===== READING TEXT =====

Dressel earned his second gold in as many events at these worlds, taking the 50m butterfly in 22.57 seconds, matching his second-best time, for his 15th career world title on Sunday. Dressel, who led off the victorious 4x100m freestyle relay Saturday, is expected to swim eight events over the eight-day meet.

“Feels good to get the first individual one out of the way. It’s always the most nerve-racking,” said Dressel, who won seven and then eight medals at the last two worlds. “It wasn’t perfect. None of my races are.

“I never come to these [meets] to count medals. It’s just about swimming fast. That’s all that’s on my mind.”

Brazilian Nicholas Santos, 42, earned silver to become the first swimmer in their 40s to win a world medal. American Michael Andrew took bronze, his first individual medal at an Olympics or worlds.

SWIMMING WORLDS: TV Schedule | Results | U.S. Roster

Huske, a 19-year-old rising Stanford sophomore, lowered her American record to win the 100m fly in 55.64 for her first individual Olympic or world medal. In Tokyo, Huske missed a medal by one hundredth of a second.

Canadian Maggie Mac Neil, who won the 2019 Worlds (55.83) and Tokyo Olympics (55.59), chose to race strictly relays at these worlds. Huske’s time Sunday would have tied for silver at the Olympics.

“I don’t really know how to put it into words because it’s kind of surreal,” Huske said. “I haven’t really processed it yet, but I’m just happy that I went a best time more than anything.”

Walsh took gold in the 200m individual medley, a year after winning Olympic silver in the event. Her time — 2:07.13 — would have won the Tokyo Olympic title by a massive 1.39 seconds. Yui Ohashi of Japan, who swept the individual medleys in Tokyo, didn’t qualify for Sunday’s final.

“I was totally calm before the final, I knew this was going to happen,” Walsh said. “After so many years of training, I knew what I was capable of.”

Australian Kaylee McKeown, who swept the backstrokes in Tokyo, withdrew from the 100m back on Sunday, reportedly to focus on the 200m IM. McKeown, fastest in the world in the 200m IM in 2021 despite not swimming it in Tokyo, touched 1.44 seconds behind Walsh on Sunday.

===== SOURCE DATA =====

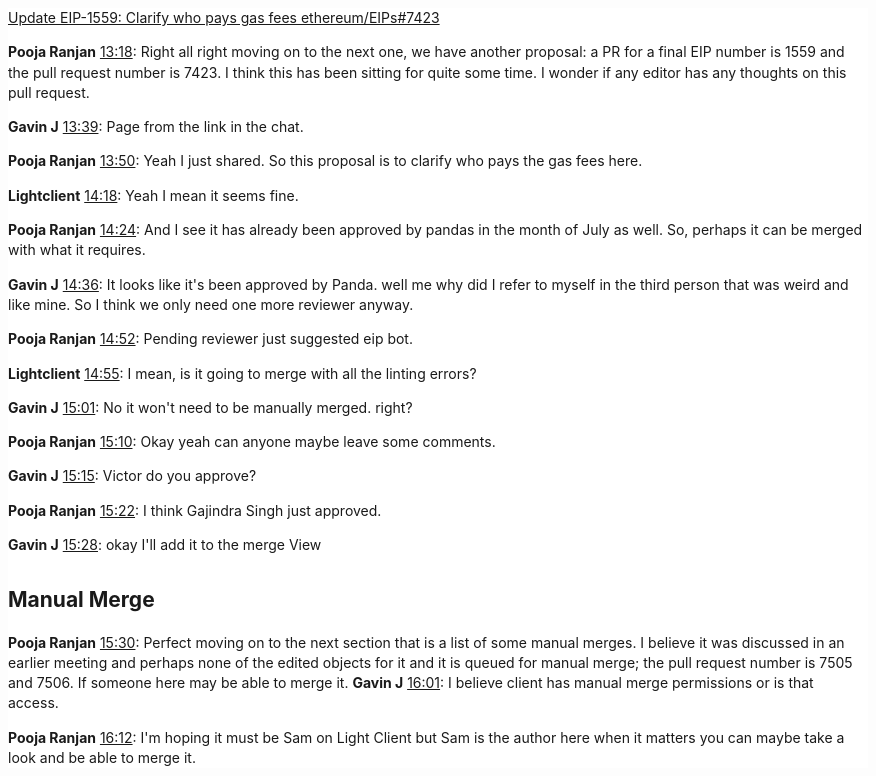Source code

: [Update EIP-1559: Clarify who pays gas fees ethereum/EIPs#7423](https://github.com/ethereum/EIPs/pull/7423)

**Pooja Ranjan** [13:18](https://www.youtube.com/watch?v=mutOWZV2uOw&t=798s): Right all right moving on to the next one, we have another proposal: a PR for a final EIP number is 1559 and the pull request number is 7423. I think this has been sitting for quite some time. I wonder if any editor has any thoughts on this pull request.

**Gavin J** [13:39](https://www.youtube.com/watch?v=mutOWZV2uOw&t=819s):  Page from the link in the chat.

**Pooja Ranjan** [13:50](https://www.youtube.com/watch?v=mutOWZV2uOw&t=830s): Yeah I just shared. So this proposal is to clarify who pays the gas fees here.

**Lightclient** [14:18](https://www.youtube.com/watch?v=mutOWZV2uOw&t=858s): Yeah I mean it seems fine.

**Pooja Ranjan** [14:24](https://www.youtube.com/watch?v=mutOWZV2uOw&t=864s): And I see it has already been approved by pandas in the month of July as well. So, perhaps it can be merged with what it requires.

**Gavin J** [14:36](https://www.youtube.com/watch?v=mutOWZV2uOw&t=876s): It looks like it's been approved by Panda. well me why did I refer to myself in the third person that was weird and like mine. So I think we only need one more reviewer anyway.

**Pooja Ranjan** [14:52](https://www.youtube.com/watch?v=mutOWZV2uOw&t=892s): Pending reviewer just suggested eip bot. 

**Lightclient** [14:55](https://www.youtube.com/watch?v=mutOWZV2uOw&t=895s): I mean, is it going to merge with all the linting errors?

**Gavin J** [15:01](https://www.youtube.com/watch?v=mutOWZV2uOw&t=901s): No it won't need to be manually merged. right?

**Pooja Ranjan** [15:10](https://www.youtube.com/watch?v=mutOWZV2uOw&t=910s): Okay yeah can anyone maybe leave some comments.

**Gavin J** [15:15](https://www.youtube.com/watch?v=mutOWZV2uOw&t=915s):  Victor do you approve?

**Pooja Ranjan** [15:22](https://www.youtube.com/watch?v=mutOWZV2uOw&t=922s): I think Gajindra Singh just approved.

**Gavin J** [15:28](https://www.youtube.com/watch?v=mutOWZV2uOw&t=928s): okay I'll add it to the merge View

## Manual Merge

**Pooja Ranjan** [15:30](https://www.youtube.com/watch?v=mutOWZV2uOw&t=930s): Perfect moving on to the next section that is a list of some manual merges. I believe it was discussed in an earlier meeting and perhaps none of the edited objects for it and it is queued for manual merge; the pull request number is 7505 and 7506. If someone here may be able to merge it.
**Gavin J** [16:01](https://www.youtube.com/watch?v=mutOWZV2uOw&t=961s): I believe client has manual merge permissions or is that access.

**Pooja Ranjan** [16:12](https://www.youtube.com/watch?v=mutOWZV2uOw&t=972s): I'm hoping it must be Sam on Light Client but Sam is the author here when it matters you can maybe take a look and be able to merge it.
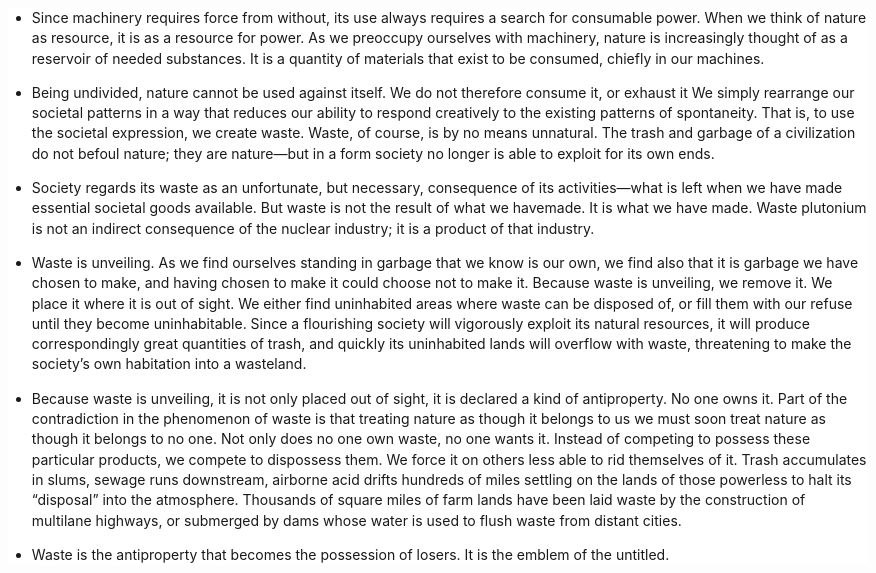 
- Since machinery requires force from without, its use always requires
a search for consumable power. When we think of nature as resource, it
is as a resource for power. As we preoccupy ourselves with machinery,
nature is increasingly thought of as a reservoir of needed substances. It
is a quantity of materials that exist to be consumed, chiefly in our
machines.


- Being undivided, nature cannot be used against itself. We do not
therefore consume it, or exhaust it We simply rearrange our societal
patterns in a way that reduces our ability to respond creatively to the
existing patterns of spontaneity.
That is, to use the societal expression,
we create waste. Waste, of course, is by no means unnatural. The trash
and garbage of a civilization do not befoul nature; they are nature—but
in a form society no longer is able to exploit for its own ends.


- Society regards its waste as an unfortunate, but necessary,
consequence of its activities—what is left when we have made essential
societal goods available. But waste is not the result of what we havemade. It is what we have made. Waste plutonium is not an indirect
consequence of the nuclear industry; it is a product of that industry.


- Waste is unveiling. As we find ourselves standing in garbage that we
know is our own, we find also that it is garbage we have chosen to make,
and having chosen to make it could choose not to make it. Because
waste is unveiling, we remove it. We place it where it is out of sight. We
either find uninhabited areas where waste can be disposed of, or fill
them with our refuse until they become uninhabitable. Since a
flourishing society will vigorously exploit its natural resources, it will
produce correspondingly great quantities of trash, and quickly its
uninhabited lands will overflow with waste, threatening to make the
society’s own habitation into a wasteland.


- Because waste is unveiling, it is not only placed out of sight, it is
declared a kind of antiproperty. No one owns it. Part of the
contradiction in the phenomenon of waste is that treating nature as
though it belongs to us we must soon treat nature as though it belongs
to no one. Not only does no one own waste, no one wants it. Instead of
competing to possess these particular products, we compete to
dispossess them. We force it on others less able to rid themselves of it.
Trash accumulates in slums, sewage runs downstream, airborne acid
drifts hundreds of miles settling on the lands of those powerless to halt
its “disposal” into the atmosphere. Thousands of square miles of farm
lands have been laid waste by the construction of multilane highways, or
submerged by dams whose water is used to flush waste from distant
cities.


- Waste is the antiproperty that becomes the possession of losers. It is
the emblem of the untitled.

=====

→ **WORK ORDER**: Pick up the swimming world championships report after its final sentence and keep it going. The entries were drawn from a separate source.

→ **OUTPUT OF THE EXERCISE**:
American Leah Hayes, a 16-year-old in her first major international meet, took bronze in a world junior record. Hayes, who has alopecia universalis and swims without a cap, lowered her personal best for the fourth time in her last five splashes. Between trials and worlds, she chopped 2.31 seconds off her PB.

“It’s surreal to be on the podium with my teammate and to get a world [junior] record when I wasn’t even expecting myself to win a medal at this world championships,” Hayes said.

American Nic Fink earned his first Olympic or world championships medal, a bronze in the 100m breaststroke at age 28. Italian Nicolo Martinenghi took gold in 58.26, topping Olympic silver medalist Arno Kamminga of the Netherlands by .26. Fink, who led at 50 meters, finished .39 back.

Brit Adam Peaty, who had won every Olympic and world title in the 100m breast since 2015, missed worlds due to a broken foot.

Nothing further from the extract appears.